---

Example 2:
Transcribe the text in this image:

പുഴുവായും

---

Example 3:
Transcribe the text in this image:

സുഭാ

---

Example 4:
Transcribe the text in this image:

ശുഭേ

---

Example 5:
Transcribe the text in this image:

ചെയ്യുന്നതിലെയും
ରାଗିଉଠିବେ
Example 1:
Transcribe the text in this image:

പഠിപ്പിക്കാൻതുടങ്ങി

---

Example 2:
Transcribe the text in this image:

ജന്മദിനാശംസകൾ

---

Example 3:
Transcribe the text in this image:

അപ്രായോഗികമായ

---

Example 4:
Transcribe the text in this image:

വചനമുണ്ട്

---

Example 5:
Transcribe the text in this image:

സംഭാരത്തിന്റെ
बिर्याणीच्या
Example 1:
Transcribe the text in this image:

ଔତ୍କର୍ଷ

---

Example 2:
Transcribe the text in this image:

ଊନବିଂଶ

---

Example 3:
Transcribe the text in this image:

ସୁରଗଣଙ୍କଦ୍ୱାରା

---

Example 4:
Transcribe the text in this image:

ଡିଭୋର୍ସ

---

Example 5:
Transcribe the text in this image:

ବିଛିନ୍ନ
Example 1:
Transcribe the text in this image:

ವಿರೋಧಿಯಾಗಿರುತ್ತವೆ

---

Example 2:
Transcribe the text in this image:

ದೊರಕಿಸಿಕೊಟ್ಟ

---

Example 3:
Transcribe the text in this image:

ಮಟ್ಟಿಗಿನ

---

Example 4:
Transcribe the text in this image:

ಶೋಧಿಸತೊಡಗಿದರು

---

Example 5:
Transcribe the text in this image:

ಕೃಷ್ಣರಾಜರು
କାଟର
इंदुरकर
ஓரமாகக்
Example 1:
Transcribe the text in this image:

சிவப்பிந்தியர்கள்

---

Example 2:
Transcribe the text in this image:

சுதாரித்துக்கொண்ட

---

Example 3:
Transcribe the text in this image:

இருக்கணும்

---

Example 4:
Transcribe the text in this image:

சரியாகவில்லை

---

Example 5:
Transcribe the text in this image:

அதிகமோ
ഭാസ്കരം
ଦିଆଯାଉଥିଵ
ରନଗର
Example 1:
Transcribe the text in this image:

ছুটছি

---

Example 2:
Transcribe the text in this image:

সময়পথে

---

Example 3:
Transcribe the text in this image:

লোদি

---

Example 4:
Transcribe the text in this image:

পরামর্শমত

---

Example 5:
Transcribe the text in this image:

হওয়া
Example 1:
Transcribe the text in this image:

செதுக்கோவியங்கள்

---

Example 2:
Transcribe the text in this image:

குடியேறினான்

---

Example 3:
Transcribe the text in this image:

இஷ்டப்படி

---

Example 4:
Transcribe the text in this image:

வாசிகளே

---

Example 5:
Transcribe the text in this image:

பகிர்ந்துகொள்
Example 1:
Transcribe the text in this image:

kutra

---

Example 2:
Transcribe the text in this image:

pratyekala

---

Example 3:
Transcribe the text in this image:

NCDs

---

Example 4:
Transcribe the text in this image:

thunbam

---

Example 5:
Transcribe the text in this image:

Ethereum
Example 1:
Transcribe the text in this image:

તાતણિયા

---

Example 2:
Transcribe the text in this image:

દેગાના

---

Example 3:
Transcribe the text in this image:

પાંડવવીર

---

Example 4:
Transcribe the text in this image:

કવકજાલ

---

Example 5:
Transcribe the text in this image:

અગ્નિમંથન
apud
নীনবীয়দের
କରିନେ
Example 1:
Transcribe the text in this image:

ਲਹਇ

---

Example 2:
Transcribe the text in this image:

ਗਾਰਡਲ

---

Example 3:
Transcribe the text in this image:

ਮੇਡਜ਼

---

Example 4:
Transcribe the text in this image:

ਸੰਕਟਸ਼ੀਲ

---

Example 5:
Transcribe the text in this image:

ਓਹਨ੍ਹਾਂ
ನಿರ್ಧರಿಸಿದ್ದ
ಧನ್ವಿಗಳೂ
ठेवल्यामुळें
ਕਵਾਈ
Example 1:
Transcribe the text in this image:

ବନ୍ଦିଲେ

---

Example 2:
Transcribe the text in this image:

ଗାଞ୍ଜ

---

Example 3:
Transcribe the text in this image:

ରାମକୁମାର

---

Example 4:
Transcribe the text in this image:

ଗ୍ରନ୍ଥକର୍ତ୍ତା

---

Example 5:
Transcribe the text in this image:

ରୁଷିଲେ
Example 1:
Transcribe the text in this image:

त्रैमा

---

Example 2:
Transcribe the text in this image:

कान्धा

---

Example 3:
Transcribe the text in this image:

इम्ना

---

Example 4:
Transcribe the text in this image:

Your task:
From the first line to the last, return the records unchanged.

Task output:
---

Example 2:
Transcribe the text in this image:

പുഴുവായും

---

Example 3:
Transcribe the text in this image:

സുഭാ

---

Example 4:
Transcribe the text in this image:

ശുഭേ

---

Example 5:
Transcribe the text in this image:

ചെയ്യുന്നതിലെയും
ରାଗିଉଠିବେ
Example 1:
Transcribe the text in this image:

പഠിപ്പിക്കാൻതുടങ്ങി

---

Example 2:
Transcribe the text in this image:

ജന്മദിനാശംസകൾ

---

Example 3:
Transcribe the text in this image:

അപ്രായോഗികമായ

---

Example 4:
Transcribe the text in this image:

വചനമുണ്ട്

---

Example 5:
Transcribe the text in this image:

സംഭാരത്തിന്റെ
बिर्याणीच्या
Example 1:
Transcribe the text in this image:

ଔତ୍କର୍ଷ

---

Example 2:
Transcribe the text in this image:

ଊନବିଂଶ

---

Example 3:
Transcribe the text in this image:

ସୁରଗଣଙ୍କଦ୍ୱାରା

---

Example 4:
Transcribe the text in this image:

ଡିଭୋର୍ସ

---

Example 5:
Transcribe the text in this image:

ବିଛିନ୍ନ
Example 1:
Transcribe the text in this image:

ವಿರೋಧಿಯಾಗಿರುತ್ತವೆ

---

Example 2:
Transcribe the text in this image:

ದೊರಕಿಸಿಕೊಟ್ಟ

---

Example 3:
Transcribe the text in this image:

ಮಟ್ಟಿಗಿನ

---

Example 4:
Transcribe the text in this image:

ಶೋಧಿಸತೊಡಗಿದರು

---

Example 5:
Transcribe the text in this image:

ಕೃಷ್ಣರಾಜರು
କାଟର
इंदुरकर
ஓரமாகக்
Example 1:
Transcribe the text in this image:

சிவப்பிந்தியர்கள்

---

Example 2:
Transcribe the text in this image:

சுதாரித்துக்கொண்ட

---

Example 3:
Transcribe the text in this image:

இருக்கணும்

---

Example 4:
Transcribe the text in this image:

சரியாகவில்லை

---

Example 5:
Transcribe the text in this image:

அதிகமோ
ഭാസ്കരം
ଦିଆଯାଉଥିଵ
ରନଗର
Example 1:
Transcribe the text in this image:

ছুটছি

---

Example 2:
Transcribe the text in this image:

সময়পথে

---

Example 3:
Transcribe the text in this image:

লোদি

---

Example 4:
Transcribe the text in this image:

পরামর্শমত

---

Example 5:
Transcribe the text in this image:

হওয়া
Example 1:
Transcribe the text in this image:

செதுக்கோவியங்கள்

---

Example 2:
Transcribe the text in this image:

குடியேறினான்

---

Example 3:
Transcribe the text in this image:

இஷ்டப்படி

---

Example 4:
Transcribe the text in this image:

வாசிகளே

---

Example 5:
Transcribe the text in this image:

பகிர்ந்துகொள்
Example 1:
Transcribe the text in this image:

kutra

---

Example 2:
Transcribe the text in this image:

pratyekala

---

Example 3:
Transcribe the text in this image:

NCDs

---

Example 4:
Transcribe the text in this image:

thunbam

---

Example 5:
Transcribe the text in this image:

Ethereum
Example 1:
Transcribe the text in this image:

તાતણિયા

---

Example 2:
Transcribe the text in this image:

દેગાના

---

Example 3:
Transcribe the text in this image:

પાંડવવીર

---

Example 4:
Transcribe the text in this image:

કવકજાલ

---

Example 5:
Transcribe the text in this image:

અગ્નિમંથન
apud
নীনবীয়দের
କରିନେ
Example 1:
Transcribe the text in this image:

ਲਹਇ

---

Example 2:
Transcribe the text in this image:

ਗਾਰਡਲ

---

Example 3:
Transcribe the text in this image:

ਮੇਡਜ਼

---

Example 4:
Transcribe the text in this image:

ਸੰਕਟਸ਼ੀਲ

---

Example 5:
Transcribe the text in this image:

ਓਹਨ੍ਹਾਂ
ನಿರ್ಧರಿಸಿದ್ದ
ಧನ್ವಿಗಳೂ
ठेवल्यामुळें
ਕਵਾਈ
Example 1:
Transcribe the text in this image:

ବନ୍ଦିଲେ

---

Example 2:
Transcribe the text in this image:

ଗାଞ୍ଜ

---

Example 3:
Transcribe the text in this image:

ରାମକୁମାର

---

Example 4:
Transcribe the text in this image:

ଗ୍ରନ୍ଥକର୍ତ୍ତା

---

Example 5:
Transcribe the text in this image:

ରୁଷିଲେ
Example 1:
Transcribe the text in this image:

त्रैमा

---

Example 2:
Transcribe the text in this image:

कान्धा

---

Example 3:
Transcribe the text in this image:

इम्ना

---

Example 4:
Transcribe the text in this image:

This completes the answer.